BRUSSELS (Reuters) - The European Union called on Washington on Tuesday to start talking over ways of reforming the World Trade Organization to prevent a paralysis of the international body.
The EU published proposals on Monday for reform of dispute settlement at the WTO that it has agreed with China, India and other countries, hoping to overcome U.S. objections voiced by President Donald Trump that have thrown the WTO into crisis.
EU Trade Commissioner Cecilia Malmstrom said the bloc and Japan had tried in vain to introduce the topic in trilateral talks with the United States.
“Lots of countries in the world are backing this. So please come, sit down and talk to us.
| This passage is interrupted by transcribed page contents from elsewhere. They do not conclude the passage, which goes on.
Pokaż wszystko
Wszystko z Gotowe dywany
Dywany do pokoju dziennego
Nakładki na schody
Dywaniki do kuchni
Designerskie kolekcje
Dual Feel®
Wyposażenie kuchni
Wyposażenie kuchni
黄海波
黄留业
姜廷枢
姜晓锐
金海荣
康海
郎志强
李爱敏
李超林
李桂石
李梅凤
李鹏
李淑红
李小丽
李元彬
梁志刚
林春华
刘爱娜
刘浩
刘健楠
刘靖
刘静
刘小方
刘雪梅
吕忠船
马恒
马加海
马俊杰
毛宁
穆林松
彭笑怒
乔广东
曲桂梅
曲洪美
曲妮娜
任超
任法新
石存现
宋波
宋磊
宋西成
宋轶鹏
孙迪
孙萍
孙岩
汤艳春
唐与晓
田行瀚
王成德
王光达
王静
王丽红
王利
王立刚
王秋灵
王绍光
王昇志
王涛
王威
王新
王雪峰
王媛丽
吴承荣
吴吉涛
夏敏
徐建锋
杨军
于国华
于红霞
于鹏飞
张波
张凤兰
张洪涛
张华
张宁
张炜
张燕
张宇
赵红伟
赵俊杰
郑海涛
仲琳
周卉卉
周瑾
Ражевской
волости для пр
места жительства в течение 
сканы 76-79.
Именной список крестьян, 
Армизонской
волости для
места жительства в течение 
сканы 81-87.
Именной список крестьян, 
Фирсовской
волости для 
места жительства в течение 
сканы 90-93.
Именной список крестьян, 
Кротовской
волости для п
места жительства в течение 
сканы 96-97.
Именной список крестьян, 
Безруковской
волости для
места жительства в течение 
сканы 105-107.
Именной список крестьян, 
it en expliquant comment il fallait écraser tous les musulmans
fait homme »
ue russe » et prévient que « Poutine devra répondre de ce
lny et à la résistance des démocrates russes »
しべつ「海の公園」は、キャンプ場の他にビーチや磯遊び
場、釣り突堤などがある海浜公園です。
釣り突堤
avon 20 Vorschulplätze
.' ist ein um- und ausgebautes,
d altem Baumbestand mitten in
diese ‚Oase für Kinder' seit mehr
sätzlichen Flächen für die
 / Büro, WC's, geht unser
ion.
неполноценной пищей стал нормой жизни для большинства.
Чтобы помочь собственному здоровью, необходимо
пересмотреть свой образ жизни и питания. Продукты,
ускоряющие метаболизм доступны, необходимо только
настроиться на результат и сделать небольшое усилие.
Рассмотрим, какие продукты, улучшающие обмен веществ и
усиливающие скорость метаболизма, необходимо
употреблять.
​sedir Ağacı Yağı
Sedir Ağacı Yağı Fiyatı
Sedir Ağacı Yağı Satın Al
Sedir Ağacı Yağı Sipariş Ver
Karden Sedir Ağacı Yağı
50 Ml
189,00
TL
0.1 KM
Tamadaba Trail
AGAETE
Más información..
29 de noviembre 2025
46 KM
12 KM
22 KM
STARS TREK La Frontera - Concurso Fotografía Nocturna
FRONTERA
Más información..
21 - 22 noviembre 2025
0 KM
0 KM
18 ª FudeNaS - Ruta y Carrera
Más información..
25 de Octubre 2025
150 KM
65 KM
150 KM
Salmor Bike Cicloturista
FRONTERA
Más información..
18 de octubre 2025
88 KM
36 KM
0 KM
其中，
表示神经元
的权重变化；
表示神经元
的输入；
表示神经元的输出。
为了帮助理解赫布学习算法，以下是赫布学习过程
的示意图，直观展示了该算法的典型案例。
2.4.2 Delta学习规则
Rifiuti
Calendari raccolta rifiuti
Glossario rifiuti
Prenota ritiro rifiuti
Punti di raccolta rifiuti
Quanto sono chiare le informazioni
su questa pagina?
That they haven’t done so far. Will that happen? Who knows,” Malmstrom told reporters on the sidelines of a trade conference in Brussels.
The WTO is scrambling to develop a plan for the biggest reform in its almost 24-year history after Trump brought the world’s top trade court to the brink of collapse by blocking appointments of its judges and threatening a U.S. withdrawal.
The EU is caught between the competing interests of the United States and China, currently engaged in a multi-billion dollar tariff conflict.
Its trilateral talks with Japan and the United States have focused on a joint desire to change WTO rules to clamp down on market distortions, such as subsidies for state-owned firms and forced technology transfer, with China the clear target.
“If we don’t reform this in the WTO - and we do not expect China to just sign on the dotted line here and agree, but to engage - there will be others setting a level playing field outside the WTO and I’m not sure that is beneficial for China or the rest of the world,” Malmstrom said.
Washington, said Malmstrom, was at least taking part in discussion on this aspect of WTO reform.
“It is constructive. They are not pretending. I think they think it’s meaningful,” she said, adding that trying to force China to change through a trade war with massive tariffs would not work.
Malmstrom expressed hope that the G20 summit in Argentina on Friday and Saturday, when Trump and Chinese President Xi Jinping are to meet, would ease global trade tensions.
“It would be good for the whole world if they de-escalated a little bit,” she said.
“Then somehow it will have to be, possibly not in Buenos Aires but at some time, they will have to negotiate some way forward and we might not like those results, but I can’t speculate on that.”